The latest KPMG and REC UK Report on Jobs found there were increases for both permanent and temporary staff numbers, with the latter rising at the quickest rate in the survey’s 23-year history.
Starting pay for both permanent and short-term staff fell in June as demand for workers remained weak and the labour supply continued to increase.
Rates of pay reductions were not as severe as May, yet there were still decreases for both starting salaries and temp wages.
Employee earnings including bonuses rose by just 1% year-on-year in the three months leading up to April, according to the Office for National Statistics.
This was weaker than the 2.3% rate of growth for the previous three-month period and marked the slowest rise in pay since the three months to September 2014.
Permanent staff appointments fell across England, with the steepest reduction seen in London.
Neil Carberry, chief executive of the REC, said the figures demonstrated a jobs crisis across the country.
He said: “While there are signs that the worst declines are behind us, today’s figures show that it will be a while yet before we see job placements growing month on month. That’s no surprise, as businesses are focusing on bringing furloughed staff back to work, or making redundancies where they cannot be avoided.

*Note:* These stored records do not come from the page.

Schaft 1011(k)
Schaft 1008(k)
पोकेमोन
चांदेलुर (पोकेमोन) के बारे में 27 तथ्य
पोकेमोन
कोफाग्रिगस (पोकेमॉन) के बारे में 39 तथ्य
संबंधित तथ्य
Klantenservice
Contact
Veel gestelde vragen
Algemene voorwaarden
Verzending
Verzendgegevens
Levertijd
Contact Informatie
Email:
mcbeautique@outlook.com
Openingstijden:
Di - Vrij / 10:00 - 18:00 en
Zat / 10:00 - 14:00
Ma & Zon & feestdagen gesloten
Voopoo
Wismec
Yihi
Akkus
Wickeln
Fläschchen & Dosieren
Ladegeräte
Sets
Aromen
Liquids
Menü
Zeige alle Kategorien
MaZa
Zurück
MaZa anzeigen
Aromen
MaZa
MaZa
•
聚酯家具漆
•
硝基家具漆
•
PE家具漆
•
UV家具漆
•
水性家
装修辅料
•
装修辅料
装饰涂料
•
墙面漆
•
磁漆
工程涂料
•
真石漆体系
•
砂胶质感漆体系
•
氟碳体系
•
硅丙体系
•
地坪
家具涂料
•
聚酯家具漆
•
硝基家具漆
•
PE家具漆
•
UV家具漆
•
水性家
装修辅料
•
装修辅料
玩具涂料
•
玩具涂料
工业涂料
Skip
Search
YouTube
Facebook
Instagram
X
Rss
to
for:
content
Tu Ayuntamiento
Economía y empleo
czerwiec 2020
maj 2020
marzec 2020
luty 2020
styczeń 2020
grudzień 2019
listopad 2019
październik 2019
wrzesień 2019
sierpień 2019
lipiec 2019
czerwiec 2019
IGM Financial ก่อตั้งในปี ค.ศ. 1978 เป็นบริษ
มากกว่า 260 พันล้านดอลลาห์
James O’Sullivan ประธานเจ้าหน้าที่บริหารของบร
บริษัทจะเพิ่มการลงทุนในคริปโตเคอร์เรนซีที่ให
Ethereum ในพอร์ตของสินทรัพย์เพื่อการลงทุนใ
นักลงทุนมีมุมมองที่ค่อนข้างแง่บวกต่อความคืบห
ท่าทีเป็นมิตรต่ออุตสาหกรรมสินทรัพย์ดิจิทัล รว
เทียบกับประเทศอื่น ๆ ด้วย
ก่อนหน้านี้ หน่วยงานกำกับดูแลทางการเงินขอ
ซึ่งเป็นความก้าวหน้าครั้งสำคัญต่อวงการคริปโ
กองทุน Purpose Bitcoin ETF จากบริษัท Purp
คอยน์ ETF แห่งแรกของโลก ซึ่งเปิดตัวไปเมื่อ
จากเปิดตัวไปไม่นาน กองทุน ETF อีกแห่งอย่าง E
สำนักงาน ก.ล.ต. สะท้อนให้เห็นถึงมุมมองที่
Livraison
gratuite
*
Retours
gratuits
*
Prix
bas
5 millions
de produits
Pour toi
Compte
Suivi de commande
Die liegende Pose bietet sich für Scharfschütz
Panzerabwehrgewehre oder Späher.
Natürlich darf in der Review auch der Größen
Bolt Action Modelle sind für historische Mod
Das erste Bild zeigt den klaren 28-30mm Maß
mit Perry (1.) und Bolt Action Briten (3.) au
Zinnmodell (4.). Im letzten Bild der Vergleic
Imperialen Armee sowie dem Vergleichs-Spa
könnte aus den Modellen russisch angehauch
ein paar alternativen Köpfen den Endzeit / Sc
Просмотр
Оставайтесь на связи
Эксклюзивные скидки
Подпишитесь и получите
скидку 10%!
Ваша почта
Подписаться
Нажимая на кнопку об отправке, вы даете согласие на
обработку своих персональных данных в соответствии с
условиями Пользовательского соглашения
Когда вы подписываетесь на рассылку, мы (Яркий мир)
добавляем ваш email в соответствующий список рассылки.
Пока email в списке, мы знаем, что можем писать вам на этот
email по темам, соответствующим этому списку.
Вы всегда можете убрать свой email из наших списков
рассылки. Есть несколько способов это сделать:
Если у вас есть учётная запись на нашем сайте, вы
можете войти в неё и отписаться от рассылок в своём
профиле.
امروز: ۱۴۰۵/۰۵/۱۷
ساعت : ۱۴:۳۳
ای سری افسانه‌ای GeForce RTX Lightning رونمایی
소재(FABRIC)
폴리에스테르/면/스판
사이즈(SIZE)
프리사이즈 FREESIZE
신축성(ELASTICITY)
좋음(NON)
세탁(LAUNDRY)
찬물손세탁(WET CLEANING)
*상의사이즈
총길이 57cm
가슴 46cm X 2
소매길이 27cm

The private sector saw a larger decline in permanent vacancies compared to the public sector, yet the demand for short-term workers fell at a quicker pace in the public sector.
Given hospitality has been one of the sectors worst hit by the impact of coronavirus, the steepest drops in vacancies were seen in hotels, catering and retail.
There was also a decrease in nursing, medical and care roles.
The UK Report on Jobs is compiled by IHS Markit from responses to questionnaires sent to a panel of around 400 UK recruitment and employment consultancies.